Mic's code improved for non-mentioned chars:
var alpha = function(alphabet, dir, caseSensitive){
dir = dir || 1;
function compareLetters(a, b) {
var ia = alphabet.indexOf(a);
var ib = alphabet.indexOf(b);
if(ia === -1 || ib === -1) {
if(ib !== -1)
return a > 'a';
if(ia !== -1)
return 'a' > b;
return a > b;
}
return ia > ib;
}
return function(a, b){
var pos = 0;
var min = Math.min(a.length, b.length);
caseSensitive = caseSensitive || false;
if(!caseSensitive){
a = a.toLowerCase();
b = b.toLowerCase();
}
while(a.charAt(pos) === b.charAt(pos) && pos < min){ pos++; }
return compareLetters(a.charAt(pos), b.charAt(pos)) ? dir:-dir;
};
};
function assert(bCondition, sErrorMessage) {
if (!bCondition) {
throw new Error(sErrorMessage);
}
}
assert(alpha("bac")("a", "b") === 1, "b is first than a");
assert(alpha("abc")("ac", "a") === 1, "shorter string is first than longer string");
assert(alpha("abc")("1abc", "0abc") === 1, "non-mentioned chars are compared as normal");
assert(alpha("abc")("0abc", "1abc") === -1, "non-mentioned chars are compared as normal [2]");
assert(alpha("abc")("0abc", "bbc") === -1, "non-mentioned chars are compared with mentioned chars in special way");
assert(alpha("abc")("zabc", "abc") === 1, "non-mentioned chars are compared with mentioned chars in special way [2]");
You have to keep two sortkey strings. One is for primary order, where German ä=a (primary a->a) and French é=e (primary sortkey e->e) and one for secondary order, where ä comes after a (translating a->azzzz in secondary key) or é comes after e (secondary key e->ezzzz). Especially in Czech some letters are variations of a letter (áéí…) whereas others stand in their full right in the list (ABCČD…GHChI…RŘSŠT…). Plus the problem to consider digraphs a single letters (primary ch->hzzzz). No trivial problem, and there should be a solution within JS.
Funny, I have to think about that problem and finished searching here, because it came in mind, that I can use my own javascript module.
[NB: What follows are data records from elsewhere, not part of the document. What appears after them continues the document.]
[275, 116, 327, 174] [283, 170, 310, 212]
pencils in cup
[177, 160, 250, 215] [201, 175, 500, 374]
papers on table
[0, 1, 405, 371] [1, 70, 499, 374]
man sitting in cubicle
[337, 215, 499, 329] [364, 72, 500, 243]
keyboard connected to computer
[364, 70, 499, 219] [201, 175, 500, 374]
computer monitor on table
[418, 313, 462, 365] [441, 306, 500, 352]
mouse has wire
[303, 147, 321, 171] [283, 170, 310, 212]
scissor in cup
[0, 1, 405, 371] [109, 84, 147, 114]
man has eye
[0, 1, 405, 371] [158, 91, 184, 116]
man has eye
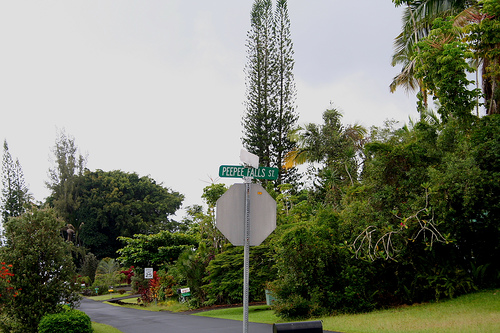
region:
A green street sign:
[215, 154, 286, 186]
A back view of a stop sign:
[207, 178, 288, 330]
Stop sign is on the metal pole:
[239, 185, 256, 325]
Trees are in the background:
[55, 2, 499, 290]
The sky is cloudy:
[1, 3, 438, 178]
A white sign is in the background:
[140, 257, 158, 304]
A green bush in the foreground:
[29, 306, 107, 331]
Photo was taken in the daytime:
[3, 8, 496, 327]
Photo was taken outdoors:
[2, 6, 499, 326]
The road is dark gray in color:
[51, 288, 301, 329]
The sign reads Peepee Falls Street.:
[198, 157, 294, 189]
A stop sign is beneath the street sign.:
[191, 175, 292, 255]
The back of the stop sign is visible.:
[198, 177, 290, 257]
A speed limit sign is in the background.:
[130, 261, 161, 286]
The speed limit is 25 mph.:
[132, 260, 163, 285]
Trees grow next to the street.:
[220, 1, 495, 312]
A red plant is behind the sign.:
[130, 262, 169, 304]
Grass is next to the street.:
[322, 289, 497, 331]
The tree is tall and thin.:
[231, 0, 298, 190]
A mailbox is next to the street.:
[166, 277, 201, 308]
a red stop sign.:
[199, 153, 295, 330]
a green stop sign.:
[210, 151, 292, 188]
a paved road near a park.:
[46, 284, 300, 331]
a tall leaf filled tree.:
[268, 0, 299, 211]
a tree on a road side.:
[260, 212, 332, 332]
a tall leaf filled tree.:
[31, 151, 199, 282]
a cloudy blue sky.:
[0, 0, 497, 249]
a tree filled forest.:
[78, 0, 498, 305]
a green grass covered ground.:
[88, 291, 496, 329]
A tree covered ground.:
[0, 146, 130, 332]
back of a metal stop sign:
[206, 174, 281, 265]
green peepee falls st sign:
[211, 148, 296, 198]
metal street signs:
[209, 142, 305, 316]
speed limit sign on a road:
[130, 258, 168, 309]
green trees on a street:
[305, 98, 459, 308]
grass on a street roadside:
[331, 292, 474, 329]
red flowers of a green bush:
[1, 250, 33, 318]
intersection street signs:
[194, 116, 292, 198]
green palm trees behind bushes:
[389, 0, 498, 183]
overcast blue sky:
[59, 10, 206, 153]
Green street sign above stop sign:
[207, 154, 290, 184]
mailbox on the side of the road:
[176, 285, 196, 311]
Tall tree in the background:
[240, 0, 298, 168]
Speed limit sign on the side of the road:
[137, 266, 157, 308]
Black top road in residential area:
[99, 302, 167, 331]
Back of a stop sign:
[214, 181, 281, 251]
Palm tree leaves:
[391, 0, 464, 33]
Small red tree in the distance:
[119, 262, 138, 287]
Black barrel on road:
[267, 319, 327, 331]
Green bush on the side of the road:
[39, 309, 94, 331]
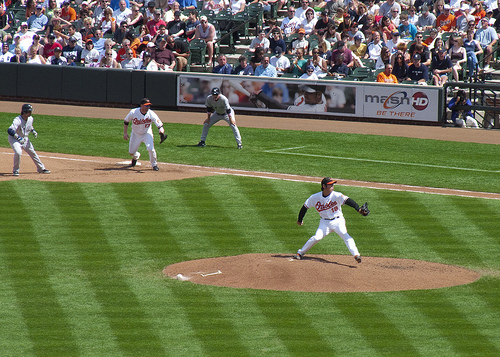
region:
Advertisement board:
[246, 82, 441, 119]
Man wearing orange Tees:
[377, 64, 397, 81]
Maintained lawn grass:
[21, 197, 156, 300]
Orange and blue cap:
[321, 175, 335, 187]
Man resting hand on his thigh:
[197, 90, 240, 149]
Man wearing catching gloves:
[158, 130, 168, 142]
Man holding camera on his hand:
[448, 89, 480, 127]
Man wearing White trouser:
[312, 223, 363, 262]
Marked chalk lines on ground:
[218, 165, 297, 182]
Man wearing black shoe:
[153, 163, 161, 170]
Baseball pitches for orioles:
[292, 176, 368, 266]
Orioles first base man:
[117, 95, 172, 172]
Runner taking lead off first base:
[9, 101, 51, 183]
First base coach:
[200, 82, 244, 152]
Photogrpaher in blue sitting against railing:
[447, 86, 480, 125]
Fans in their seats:
[0, 1, 498, 85]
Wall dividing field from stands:
[2, 62, 444, 126]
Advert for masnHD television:
[175, 72, 442, 122]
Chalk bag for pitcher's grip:
[174, 272, 182, 280]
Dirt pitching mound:
[166, 249, 480, 291]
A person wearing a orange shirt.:
[377, 61, 399, 83]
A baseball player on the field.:
[292, 173, 371, 263]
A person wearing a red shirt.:
[43, 30, 65, 57]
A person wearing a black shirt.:
[448, 35, 468, 70]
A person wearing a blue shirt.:
[394, 10, 418, 40]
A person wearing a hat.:
[192, 14, 221, 64]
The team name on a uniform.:
[313, 198, 340, 214]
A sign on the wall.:
[176, 72, 438, 123]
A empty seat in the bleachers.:
[245, 0, 265, 26]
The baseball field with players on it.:
[1, 86, 498, 354]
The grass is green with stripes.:
[45, 195, 167, 252]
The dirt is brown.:
[250, 262, 341, 293]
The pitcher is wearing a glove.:
[355, 197, 376, 223]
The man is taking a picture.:
[447, 85, 482, 140]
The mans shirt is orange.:
[378, 60, 399, 86]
I wrote a module to generate a clean URL, therefor I have to translitate the input string... (http://pid.github.io/speakingurl/)
var mySlug = require('speakingurl').createSlug({
maintainCase: true,
separator: " "
});
var input = "Schöner Titel läßt grüßen!? Bel été !";
var result;
slug = mySlug(input);
console.log(result); // Output: "Schoener Titel laesst gruessen bel ete"
Now you can sort with this results. You can ex. store the original titel in the field "title" and the field for sorting in "title_sort" with the result of mySlug.